→ **EXERCISE OBJECTIVE**:
Use the forum post below to answer:
(a) How many motifs are in the list of substrings?
(b) Which libraries does the poster use to get P-values?
(c) According to the answer, how many times does the poster's code process each long string?

I've written down a code to find matching substrings within a list of lists of long strings.

The substrings are in a list and have length of 7 nucleotides.

So in the list, from AAAAAAA to TTTTTTT, 16384 motifs(substrings) are present, permutating A,C,G,T.

This code has a for loop for the list of substrings and the list of lists of long strings nested inside.

It works ok, but because of the list of lists with 12000lines, the code processes very slowly.

In other words, to give info about AAAAAAA and to the next which is AAAAAAC takes 2 mins.

so it will take 16384 motifs to go through 12000 lines for 2 mins, it will take (16384*2 == 32768 min -> 546 hours -> 22days...)

I'm using scipy and numpy to get Pvalues.

What I want to is counting number of presence and absence of substrings in list of sequences

The list of long strings and the code are like this:

list_of_lists_long  =  [
[BGN,    -0.054,     AGGCAGCTGCAGCCACCGCGGGGCCTCAGTGGGGGTCTCTGG....]
[ABCB7,  0.109,      GTCACATAAGACATTTTCTTTTTTTGTTGTTTTGGACTACAT....]
[GPR143, -0.137,     AGGGGATGTGCTGGGGGTCCAGACCCCATATTCCTCAGACTC....]
[PLP2,   -0.535,     GCGAACTTCCCTCATTTCTCTCTGCAATCTGCAAATAACTCC....]
[VSIG4,  0.13,       AAATGCCCCATTAGGCCAGGATCTGCTGACATAATTGCCTAG....]
[CCNB3,  -0.071,     CAGCAGCCACAGGGCTAAGCATGCATGTTAACAGGATCGGGA....]
[TCEAL3, 0.189,      TGCCTTTGGCCTTCCATTCTGATTTCTCTGATGAGAATACGA....]
....] #12000 lines

Is there any faster logic to proceed the code much faster??

I need your help!

Thank you in advance.

=====================================

Is there any easier method, without implementing any other things?

I think the iteration for pattern match is the problem...

what I'm trying to find is BOTH how many times a length 7 motif occurs in the whole list of sequences AND NOT OCCURS ALSO!!!. So if a motif is present in a string, which is TRUE as bool, then increment a value AND FALSE, then increment an other value.

NOT the number of motifs within a string.

560

asked Nov 16 '13 15:11

Karyo

2 Answers

Excellent question. This is a classic computer science problem. Yes, there is indeed a better algorithm. Yours processes each long string 16384 times. A better way is to process each long string only once.

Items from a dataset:
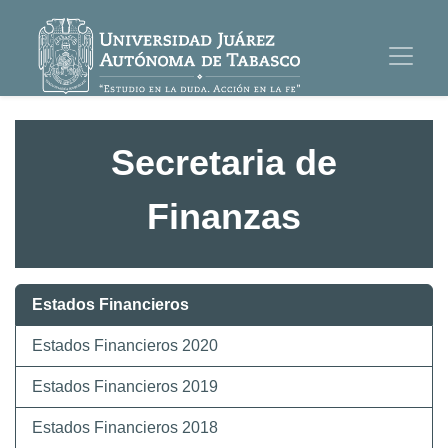
Secretaria de
Finanzas
Estados Financieros
Estados Financieros 2020
Estados Financieros 2019
Estados Financieros 2018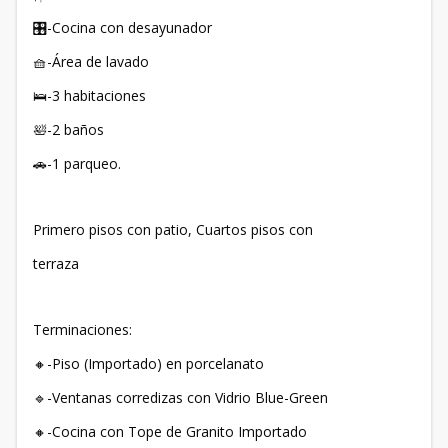
🎛️-Cocina con desayunador
🧺-Área de lavado
🛌-3 habitaciones
🛀-2 baños
🚗-1 parqueo.
Primero pisos con patio, Cuartos pisos con
terraza
Terminaciones:
🔸-Piso (Importado) en porcelanato
🔹-Ventanas corredizas con Vidrio Blue-Green
🔸-Cocina con Tope de Granito Importado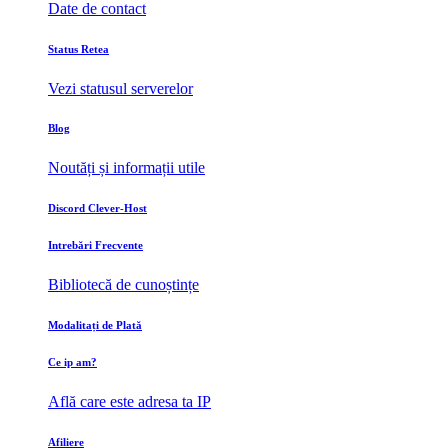
Date de contact
Status Retea
Vezi statusul serverelor
Blog
Noutăți și informații utile
Discord Clever-Host
Intrebări Frecvente
Bibliotecă de cunoștințe
Modalitați de Plată
Ce ip am?
Află care este adresa ta IP
Afiliere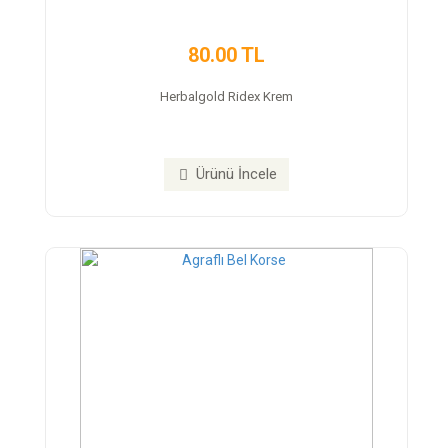
80.00 TL
Herbalgold Ridex Krem
Ürünü İncele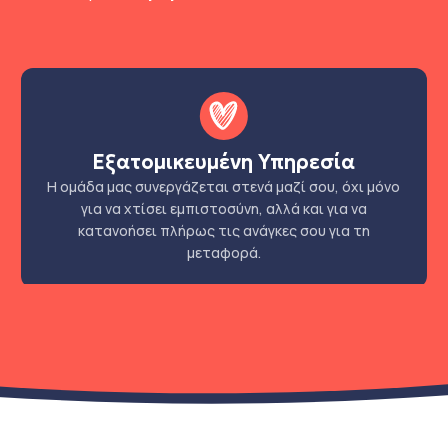
Εξατομικευμένη Υπηρεσία
Η ομάδα μας συνεργάζεται στενά μαζί σου, όχι μόνο
για να χτίσει εμπιστοσύνη, αλλά και για να
κατανοήσει πλήρως τις ανάγκες σου για τη
μεταφορά.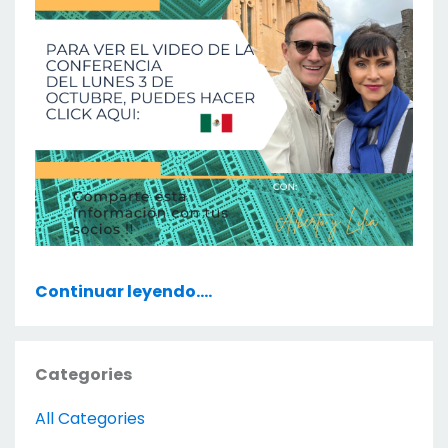
Continuar leyendo....
Categories
All Categories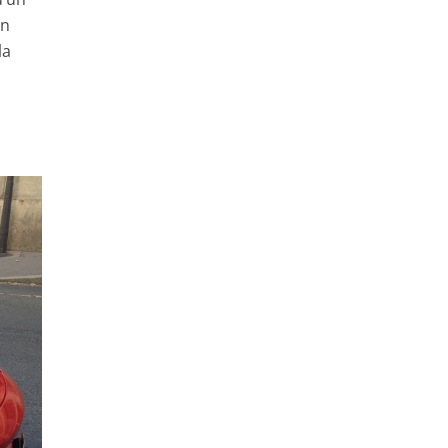
on
la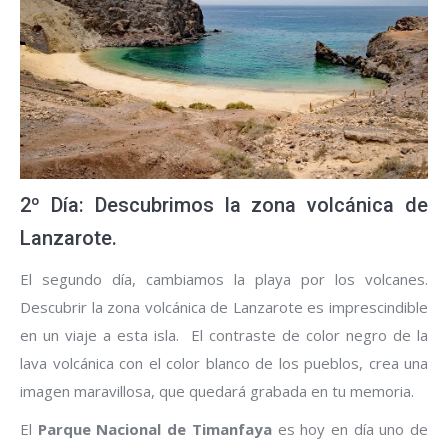
2º Día: Descubrimos la zona volcánica de
Lanzarote.
El segundo día, cambiamos la playa por los volcanes.
Descubrir la zona volcánica de Lanzarote es imprescindible
en un viaje a esta isla. El contraste de color negro de la
lava volcánica con el color blanco de los pueblos, crea una
imagen maravillosa, que quedará grabada en tu memoria.
El
Parque Nacional de Timanfaya
es hoy en día uno de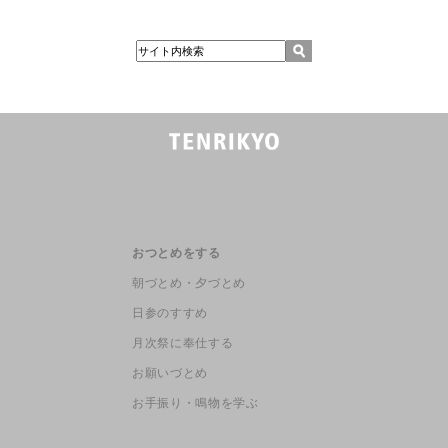
おつとめをする
朝づとめ・夕づとめ
日参のすすめ
月次祭に奉仕する
お願いづとめ
お手振り・鳴物を学ぶ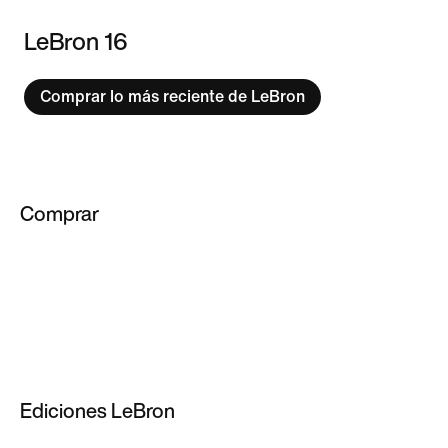
LeBron 16
Comprar lo más reciente de LeBron
Comprar
Calzado LeBron
Calzado Kyrie
Calzado KD
Calzado PG
Ediciones LeBron
Calzado Giannis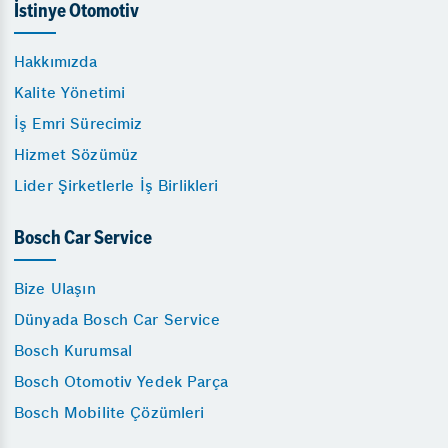
İstinye Otomotiv
Hakkımızda
Kalite Yönetimi
İş Emri Sürecimiz
Hizmet Sözümüz
Lider Şirketlerle İş Birlikleri
Bosch Car Service
Bize Ulaşın
Dünyada Bosch Car Service
Bosch Kurumsal
Bosch Otomotiv Yedek Parça
Bosch Mobilite Çözümleri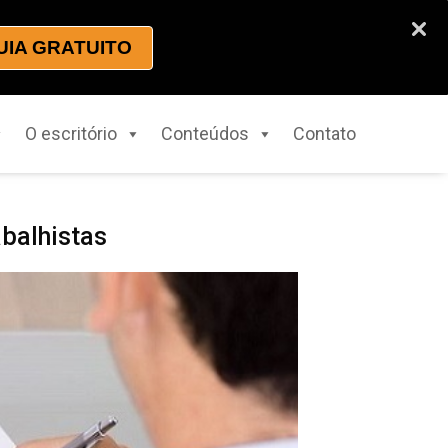
UIA GRATUITO
O escritório
Conteúdos
Contato
balhistas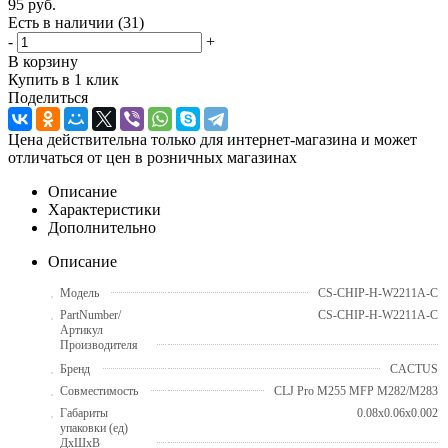
95
руб.
Есть в наличии
(31)
-
+
В корзину
Купить в 1 клик
Поделиться
Цена действительна только для интернет-магазина и может
отличаться от цен в розничных магазинах
Описание
Характеристики
Дополнительно
Описание
Модель
CS-CHIP-H-W2211A-C
PartNumber/
CS-CHIP-H-W2211A-C
Артикул
Производителя
Бренд
CACTUS
Совместимость
CLJ Pro M255 MFP M282/M283
Габариты
0.08x0.06x0.002
упаковки (ед)
ДхШхВ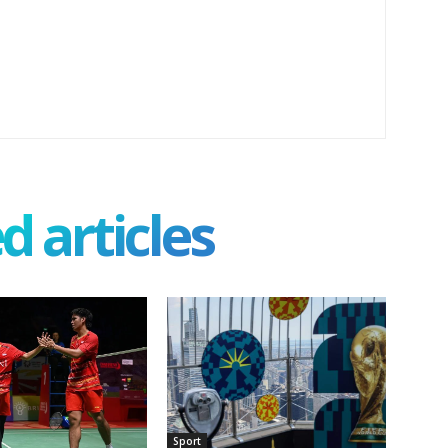
d articles
Sport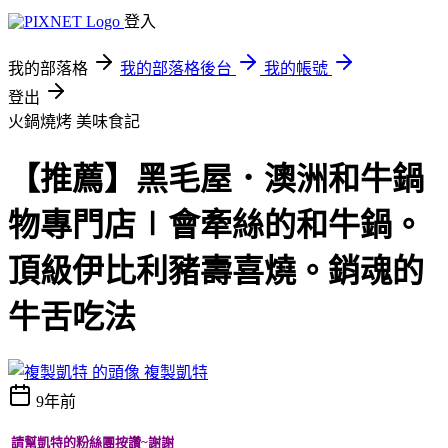
登入
我的部落格
我的部落格後台
我的帳號
登出
火鍋燒烤
美味食記
【推薦】黑毛屋．澳洲和牛鍋
物專門店∣會牽絲的和牛鍋。
頂級伊比利豬壽喜燒。銷魂的
牛舌吃法
複製凱特
9年前
請幫凱特的粉絲團按讚~謝謝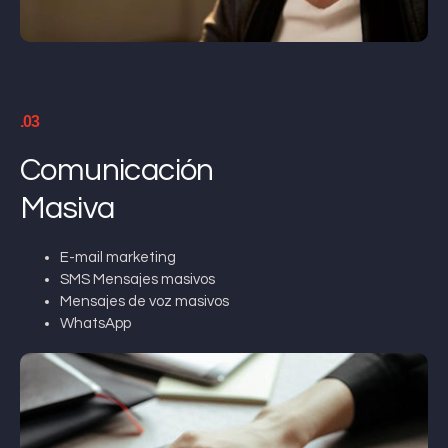
.03
Comunicación
Masiva
E-mail marketing
SMS Mensajes masivos
Mensajes de voz masivos
WhatsApp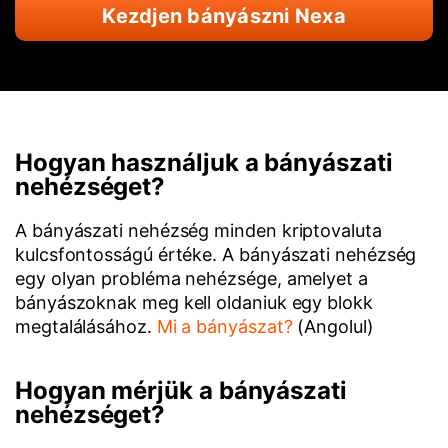
Kezdjen bányászni Nexa
Hogyan használjuk a bányászati
nehézséget?
A bányászati nehézség minden kriptovaluta
kulcsfontosságú értéke. A bányászati nehézség
egy olyan probléma nehézsége, amelyet a
bányászoknak meg kell oldaniuk egy blokk
megtalálásához.
Mi a bányászat?
(Angolul)
Hogyan mérjük a bányászati
nehézséget?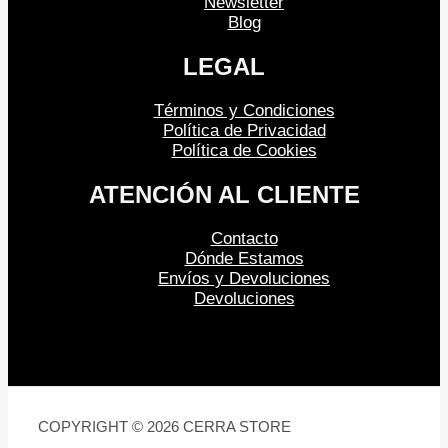
Newsletter
Blog
LEGAL
Términos y Condiciones
Política de Privacidad
Política de Cookies
ATENCIÓN AL CLIENTE
Contacto
Dónde Estamos
Envíos y Devoluciones
Devoluciones
COPYRIGHT © 2026 CERRA STORE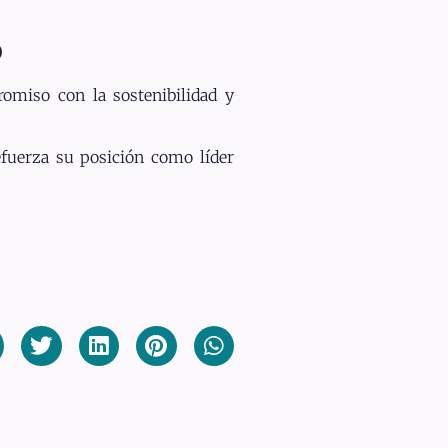
o
romiso con la sostenibilidad y
fuerza su posición como líder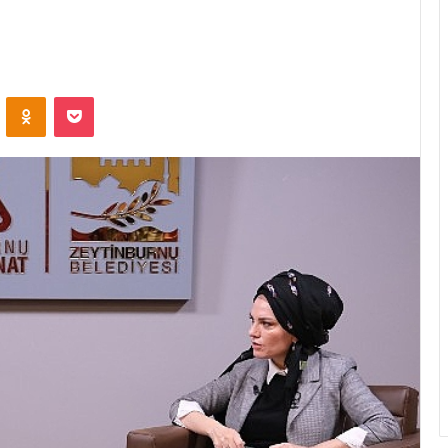
ontakte
Odnoklassniki
Pocket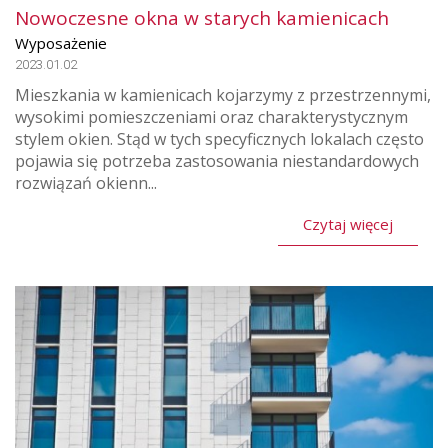
Nowoczesne okna w starych kamienicach
Wyposażenie
2023.01.02
Mieszkania w kamienicach kojarzymy z przestrzennymi,
wysokimi pomieszczeniami oraz charakterystycznym
stylem okien. Stąd w tych specyficznych lokalach często
pojawia się potrzeba zastosowania niestandardowych
rozwiązań okienn...
Czytaj więcej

→ **WRITTEN RESPONSE**:
(a) 16384
(b) scipy and numpy
(c) 16384 times